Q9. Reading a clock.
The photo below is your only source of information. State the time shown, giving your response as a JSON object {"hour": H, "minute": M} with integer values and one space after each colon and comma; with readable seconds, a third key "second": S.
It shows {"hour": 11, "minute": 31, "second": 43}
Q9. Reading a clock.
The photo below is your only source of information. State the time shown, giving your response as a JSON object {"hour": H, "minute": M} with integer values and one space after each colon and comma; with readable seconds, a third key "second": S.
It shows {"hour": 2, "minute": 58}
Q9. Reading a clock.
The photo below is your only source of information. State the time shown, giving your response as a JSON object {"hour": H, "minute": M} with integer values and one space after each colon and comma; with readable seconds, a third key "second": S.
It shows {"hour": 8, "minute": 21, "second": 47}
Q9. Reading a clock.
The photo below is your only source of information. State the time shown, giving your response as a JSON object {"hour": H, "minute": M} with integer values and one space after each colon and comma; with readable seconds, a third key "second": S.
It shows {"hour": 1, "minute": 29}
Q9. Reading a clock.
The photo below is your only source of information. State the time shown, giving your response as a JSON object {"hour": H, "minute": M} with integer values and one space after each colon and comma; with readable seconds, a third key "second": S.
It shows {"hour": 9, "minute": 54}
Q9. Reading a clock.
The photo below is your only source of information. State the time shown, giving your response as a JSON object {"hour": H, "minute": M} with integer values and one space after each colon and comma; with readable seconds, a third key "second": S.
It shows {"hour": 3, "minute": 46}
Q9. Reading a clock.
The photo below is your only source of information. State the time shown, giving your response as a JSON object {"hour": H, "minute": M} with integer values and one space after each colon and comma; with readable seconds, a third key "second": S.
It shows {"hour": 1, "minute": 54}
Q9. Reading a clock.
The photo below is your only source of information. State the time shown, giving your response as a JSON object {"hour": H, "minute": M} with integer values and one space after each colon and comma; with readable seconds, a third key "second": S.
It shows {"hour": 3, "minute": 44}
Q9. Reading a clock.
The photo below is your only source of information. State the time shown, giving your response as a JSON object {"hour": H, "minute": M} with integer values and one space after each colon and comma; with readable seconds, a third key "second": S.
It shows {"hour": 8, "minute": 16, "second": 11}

■ ■ ■ ■ ■

Short problem:
How many lines in the listing above contain the string "shows"? Reply with the number alone.

Written reply:
9